Lamentablemente nos encontramos con que la sociedad carece de fuerzas políticas debidamente organizadas, sólidas, con liderazgo firme y claro que permita obtener niveles de representatividad efectiva; lo que tenemos en la actualidad es un conjunto a agrupaciones que en muchos casos obedecen a representaciones locales o regionales; carecen de una visión y presencia nacional en muchos de los casos o en otros responden a la representación sectorial o gremial que fácilmente pueden ser absorbidas por el fenómeno del narcotráfico o de la corrupción, dejando al ciudadano sin líderes que los representen.
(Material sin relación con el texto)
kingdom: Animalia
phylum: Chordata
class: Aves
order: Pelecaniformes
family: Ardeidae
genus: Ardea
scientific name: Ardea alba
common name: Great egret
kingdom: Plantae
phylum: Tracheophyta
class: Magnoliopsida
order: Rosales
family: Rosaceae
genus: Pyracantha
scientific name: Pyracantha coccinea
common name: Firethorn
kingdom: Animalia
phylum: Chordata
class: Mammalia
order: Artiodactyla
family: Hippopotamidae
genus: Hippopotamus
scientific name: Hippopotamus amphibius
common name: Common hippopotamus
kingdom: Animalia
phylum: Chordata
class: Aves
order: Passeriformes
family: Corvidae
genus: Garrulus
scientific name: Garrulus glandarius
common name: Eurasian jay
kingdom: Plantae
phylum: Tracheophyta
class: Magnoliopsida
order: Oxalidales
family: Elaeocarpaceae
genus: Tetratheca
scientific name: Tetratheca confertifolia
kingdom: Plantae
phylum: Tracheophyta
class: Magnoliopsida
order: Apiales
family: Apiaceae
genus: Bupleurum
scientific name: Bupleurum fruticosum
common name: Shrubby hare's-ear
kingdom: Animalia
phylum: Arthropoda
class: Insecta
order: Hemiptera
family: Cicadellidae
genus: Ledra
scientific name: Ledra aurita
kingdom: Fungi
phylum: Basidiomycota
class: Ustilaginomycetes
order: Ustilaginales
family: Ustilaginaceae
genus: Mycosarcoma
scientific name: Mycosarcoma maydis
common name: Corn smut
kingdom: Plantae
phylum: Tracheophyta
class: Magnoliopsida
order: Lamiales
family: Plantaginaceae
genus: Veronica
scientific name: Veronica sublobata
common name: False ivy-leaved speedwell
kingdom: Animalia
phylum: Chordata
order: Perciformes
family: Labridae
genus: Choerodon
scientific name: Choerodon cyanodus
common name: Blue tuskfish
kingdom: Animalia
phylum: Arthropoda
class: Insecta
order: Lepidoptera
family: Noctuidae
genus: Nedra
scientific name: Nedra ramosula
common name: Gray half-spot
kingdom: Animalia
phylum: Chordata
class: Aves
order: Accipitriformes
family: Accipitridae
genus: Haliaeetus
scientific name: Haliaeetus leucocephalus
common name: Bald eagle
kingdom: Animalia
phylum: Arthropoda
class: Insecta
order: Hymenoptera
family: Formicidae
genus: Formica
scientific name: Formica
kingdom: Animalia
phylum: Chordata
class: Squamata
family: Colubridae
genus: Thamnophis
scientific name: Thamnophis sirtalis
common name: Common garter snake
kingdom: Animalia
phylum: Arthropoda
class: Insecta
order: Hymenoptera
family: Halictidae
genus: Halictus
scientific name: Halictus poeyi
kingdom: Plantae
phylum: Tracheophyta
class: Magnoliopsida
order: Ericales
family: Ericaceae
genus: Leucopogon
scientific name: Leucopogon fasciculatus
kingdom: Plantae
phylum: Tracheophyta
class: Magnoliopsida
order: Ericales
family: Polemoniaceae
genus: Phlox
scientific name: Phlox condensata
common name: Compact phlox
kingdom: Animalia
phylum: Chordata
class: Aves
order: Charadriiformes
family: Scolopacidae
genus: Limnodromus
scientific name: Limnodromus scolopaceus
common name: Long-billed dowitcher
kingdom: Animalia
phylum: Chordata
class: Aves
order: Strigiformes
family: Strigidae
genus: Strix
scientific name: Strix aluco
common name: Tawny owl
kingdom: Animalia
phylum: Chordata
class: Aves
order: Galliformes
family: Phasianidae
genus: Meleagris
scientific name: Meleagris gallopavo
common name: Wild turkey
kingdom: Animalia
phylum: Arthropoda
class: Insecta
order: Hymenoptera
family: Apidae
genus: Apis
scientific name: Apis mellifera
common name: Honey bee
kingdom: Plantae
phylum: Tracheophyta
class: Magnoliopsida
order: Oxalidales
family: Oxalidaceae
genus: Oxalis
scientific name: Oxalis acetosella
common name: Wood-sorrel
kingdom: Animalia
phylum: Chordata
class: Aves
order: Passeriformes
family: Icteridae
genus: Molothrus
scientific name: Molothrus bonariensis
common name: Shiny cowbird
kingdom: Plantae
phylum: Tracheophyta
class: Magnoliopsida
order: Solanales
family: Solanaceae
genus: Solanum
Por ello, lo que estamos apreciando en la actualidad, lo que sucede en este proceso electoral que debe culminar el 18 de octubre del año en curso, nos encuentra con algunos liderazgos interesantes pero que al carecer de una estructura partidaria nacional que promueva un proyecto político y económico para el conjunto de la sociedad boliviana; los muestra con capacidades limitadas para llegar a todos espacios de participación social; les impide llegar de manera oportuna a la totalidad de la sociedad de manera permanente con la frecuencia y la respuesta que reclama en el día a día; y debe enfrentarse a la estructura de un partido que se consolido estando en el ejercicio del Poder.  

En estas circunstancias que la ciudadanía logre expulsar la ideología del partido único, el socialismo-populista y la planificación del desarrollo económico abandone el centralismo estatal, ya sea un logro significativo, para dar el inicio con serías debilidades institucionales en un régimen democrática de alternancia y de economía liberal con un Estado menos burocrático y cada vez menos paternalista; para enfrentar con mayor firmeza a la corrupción y sobre todo al narcotráfico.